En un movimiento que poco tiene que ver con la realidad argentina y por momentos parece una imitación sobreactuada de las políticas de la administración Trump contra los inmigrantes en Estados Unidos, la Dirección Nacional de Migraciones dejó de depender del Ministerio del Interior y pasó a depender del Ministerio de Seguridad. Un desplazamiento institucional que, para los especialistas, implica un cambio de paradigma: la inmigración se analiza desde la lógica del delito, no desde la de derechos, el desarrollo económico o la integración.

El reciente anuncio de la creación de una Policía Migratoria refuerza ese viraje, reafirmando la idea de que los inmigrantes –sobre todos los más pobres- entran al sistema sospechados de ser potenciales criminales, en vez de actores del desarrollo económico y social, tal como se consagra de manera elocuente y sin ambigüedades en la Constitución Nacional.

Como suele suceder con muchos de los anuncios libertarios, con la reforma migratoria es difícil discernir entre los cambios reales y las proclamas para “la tribuna”: “El problema es que muchas de las decisiones no pueden analizarse en profundidad. Ni siquiera pueden leerse”, afirma Morales. “No aparecen en el Boletín Oficial. Se anuncian en conferencias de prensa o por redes sociales, pero no se hacen públicos los detalles de los decretos. Entonces no hay forma de saber con precisión qué se está implementando”.
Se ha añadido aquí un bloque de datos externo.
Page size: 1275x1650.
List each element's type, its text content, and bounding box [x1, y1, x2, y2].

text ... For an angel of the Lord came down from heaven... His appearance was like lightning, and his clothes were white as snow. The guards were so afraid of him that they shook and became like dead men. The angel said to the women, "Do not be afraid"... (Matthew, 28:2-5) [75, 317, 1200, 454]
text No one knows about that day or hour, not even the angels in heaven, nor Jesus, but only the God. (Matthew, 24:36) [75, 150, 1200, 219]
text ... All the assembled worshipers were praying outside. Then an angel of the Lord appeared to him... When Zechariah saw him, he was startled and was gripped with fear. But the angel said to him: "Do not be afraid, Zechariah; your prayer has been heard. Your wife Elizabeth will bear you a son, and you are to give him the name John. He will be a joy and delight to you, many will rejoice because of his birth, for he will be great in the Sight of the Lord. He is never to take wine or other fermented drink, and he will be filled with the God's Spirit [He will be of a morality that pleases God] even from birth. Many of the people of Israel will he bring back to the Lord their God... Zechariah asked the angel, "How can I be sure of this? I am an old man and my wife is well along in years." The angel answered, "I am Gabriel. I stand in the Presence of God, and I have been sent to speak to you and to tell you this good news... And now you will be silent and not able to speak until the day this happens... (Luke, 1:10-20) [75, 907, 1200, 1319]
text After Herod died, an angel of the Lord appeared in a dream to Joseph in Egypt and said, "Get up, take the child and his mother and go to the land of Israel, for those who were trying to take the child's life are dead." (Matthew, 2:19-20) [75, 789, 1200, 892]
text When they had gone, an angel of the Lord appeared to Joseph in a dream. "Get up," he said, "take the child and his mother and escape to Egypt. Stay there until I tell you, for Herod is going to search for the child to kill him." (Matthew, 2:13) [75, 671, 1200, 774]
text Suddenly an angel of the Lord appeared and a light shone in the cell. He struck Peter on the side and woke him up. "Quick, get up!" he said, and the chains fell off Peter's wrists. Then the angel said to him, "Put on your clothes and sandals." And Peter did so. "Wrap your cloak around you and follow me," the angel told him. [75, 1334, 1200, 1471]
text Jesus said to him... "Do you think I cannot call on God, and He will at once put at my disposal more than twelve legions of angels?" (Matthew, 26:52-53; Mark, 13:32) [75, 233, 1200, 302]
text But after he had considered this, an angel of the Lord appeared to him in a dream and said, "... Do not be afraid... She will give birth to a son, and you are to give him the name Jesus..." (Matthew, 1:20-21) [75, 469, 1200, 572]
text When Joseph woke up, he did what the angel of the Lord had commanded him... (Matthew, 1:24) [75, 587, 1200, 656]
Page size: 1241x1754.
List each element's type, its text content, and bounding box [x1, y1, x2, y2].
Ese vacío, ese gris burocrático, es el terreno donde las historias como la de Jenni empiezan a desmoronarse. Su vida cotidiana depende de un trámite que nadie le sabe explicar, de una renovación que nadie le quiere firmar, de tasas que suben sin aviso y sin criterio.

“Yo no quiero nada raro. No quiero nada de más. Solo quiero que mis hijos sigan estudiando, que puedan ir al doctor cuando se enferman”, dice, mientras guarda el sobre de azúcar intacto en su bolso, casi con vergüenza. “Eso es todo. Que puedan estudiar, que puedan progresar”.